A child in the classroom will be as unique as the fingerprint we referred to earlier. How one sees the world will be particular to them, specific to them. They are constructing their version of reality according to their interpretation and understanding of their own lived experience, as aptly put on this article: ‘People construct their own understanding and knowledge of the world, through experiencing things and reflecting on those experiences.’

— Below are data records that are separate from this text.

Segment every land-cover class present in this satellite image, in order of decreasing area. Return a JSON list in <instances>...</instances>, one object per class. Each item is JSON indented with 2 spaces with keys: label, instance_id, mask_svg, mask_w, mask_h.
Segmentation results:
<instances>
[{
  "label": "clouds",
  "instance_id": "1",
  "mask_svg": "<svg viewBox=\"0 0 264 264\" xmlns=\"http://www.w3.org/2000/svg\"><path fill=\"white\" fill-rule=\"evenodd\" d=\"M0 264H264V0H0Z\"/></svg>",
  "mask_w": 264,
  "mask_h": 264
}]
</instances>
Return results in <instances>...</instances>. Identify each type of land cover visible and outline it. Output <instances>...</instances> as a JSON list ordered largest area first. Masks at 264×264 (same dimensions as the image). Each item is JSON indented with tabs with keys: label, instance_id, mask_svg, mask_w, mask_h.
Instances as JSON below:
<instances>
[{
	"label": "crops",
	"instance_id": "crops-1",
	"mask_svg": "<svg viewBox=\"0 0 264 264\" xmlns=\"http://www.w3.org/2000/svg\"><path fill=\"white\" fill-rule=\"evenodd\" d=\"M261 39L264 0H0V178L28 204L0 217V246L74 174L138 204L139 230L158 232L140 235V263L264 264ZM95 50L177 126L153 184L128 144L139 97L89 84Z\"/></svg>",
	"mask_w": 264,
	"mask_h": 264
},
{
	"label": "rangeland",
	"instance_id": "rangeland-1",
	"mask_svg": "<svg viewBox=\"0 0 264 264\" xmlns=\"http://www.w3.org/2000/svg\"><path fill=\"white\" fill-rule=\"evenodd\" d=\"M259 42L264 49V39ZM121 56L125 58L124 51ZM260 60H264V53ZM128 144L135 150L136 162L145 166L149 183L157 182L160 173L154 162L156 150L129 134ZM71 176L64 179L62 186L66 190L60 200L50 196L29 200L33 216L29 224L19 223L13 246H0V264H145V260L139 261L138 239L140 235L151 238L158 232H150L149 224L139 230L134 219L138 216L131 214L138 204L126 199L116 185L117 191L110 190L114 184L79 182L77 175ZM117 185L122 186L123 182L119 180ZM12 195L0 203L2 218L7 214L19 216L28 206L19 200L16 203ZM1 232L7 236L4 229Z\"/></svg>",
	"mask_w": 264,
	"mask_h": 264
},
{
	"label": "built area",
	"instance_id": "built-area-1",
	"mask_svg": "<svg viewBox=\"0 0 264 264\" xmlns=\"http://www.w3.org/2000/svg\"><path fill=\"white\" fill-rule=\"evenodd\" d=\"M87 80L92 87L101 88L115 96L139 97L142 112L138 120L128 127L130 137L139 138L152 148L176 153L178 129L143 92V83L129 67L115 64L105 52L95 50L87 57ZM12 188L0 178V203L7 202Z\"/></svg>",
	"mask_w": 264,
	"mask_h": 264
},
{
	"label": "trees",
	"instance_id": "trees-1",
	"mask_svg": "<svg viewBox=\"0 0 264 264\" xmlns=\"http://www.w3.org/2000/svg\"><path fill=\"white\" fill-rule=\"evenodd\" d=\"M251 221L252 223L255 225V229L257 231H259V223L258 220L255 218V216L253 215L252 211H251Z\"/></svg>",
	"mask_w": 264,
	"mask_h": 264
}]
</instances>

In an ideal setting our children are active participants in their learning. They do not only receive and automatically accept what is given to them but they process and test input against the evidence available and make informed decisions. It is the job of teachers to help children learn how to think; to enquire and test the hypotheses they are encouraged to make. What’s true or not at the time? How are these truths challenged by new evidence? And so on…
Imagine this: the counsellor who sits before the young person who seems to be living her ‘nonsense’ induced dark fantasy of her ‘reality?’ How does the counsellor know this is the case? What do we do? Why? How do we know this? Her demeanour, how does she present? Is this usual or characteristic of her general behaviour? What have others observed? What is revealed in her talk? (‘No one likes me; I’m dumb, what’s the point’)
What do we do? We work out together to find out the nonsense that we assume is causing the young person to feel and act as self-defeatingly as she does. We listen to what she says and we isolate those ideas that we agree don’t sound right. We challenge those ideas with evidence and make new assessments of old constructs. We work hard to understand our new learning, to replace old habits of thinking with new more helpful and sensible ones.
Why? So the young person can help herself know when nonsense is gaining ascendency and to quickly relegate it to the nonsense files when needed and to be able to monitor emotions and mindset as a matter of course.
Alfred Korzybski through his general semantics, asserts that we ought to be more thoughtful about the language we use and to be mindful of the messages we are trying to convey. Too many and inappropriate words can confuse understanding and he suggests we develop a ‘scientist sensibility’ for listening. He talks about creating a ‘verbal pollution free zone’ by asking three questions that encourage specific answers. They are:
- What do you mean?
- How do you know?
- What did you leave out?
When applied to Mary’s situation this is how a discussion may unfold:
- Mary – ‘I am dumb and no one likes me.’
- Counsellor – ‘What do you mean? What is your understanding of ‘dumb’? What do you mean when you say no one likes you?’
- Mary – ‘I can’t do anything! No one wants to be my friend.’
- Counsellor – ‘How do you know? What evidence is there to prove you can’t do anything and no one likes you? ’
- Mary – ‘I never get anything right! People don’t want to hang out with me.’
- Counsellor – ‘What did you leave out? What things can you do? What have you ‘forgotten to remember?’ What can we find that proves you cannot be dumb and unlikeable and that this could all be nonsense?
I’d like to leave you with these words from Bo Dahlbom: ‘The major lesson to be drawn from the idea of social reality construction is not one of increased freedom, but rather a strategy for utilising the freedom we have. To see that science and technology are socially constructed is to realise the importance and role of social institutions in the production, justification, and legitimation, of science and technology. It is to realise the importance of construction as opposed to interpretation, or the constructive element in all interpretation. And it is to realise the importance of being one of the ones constructing, of the role of power in the construction of reality.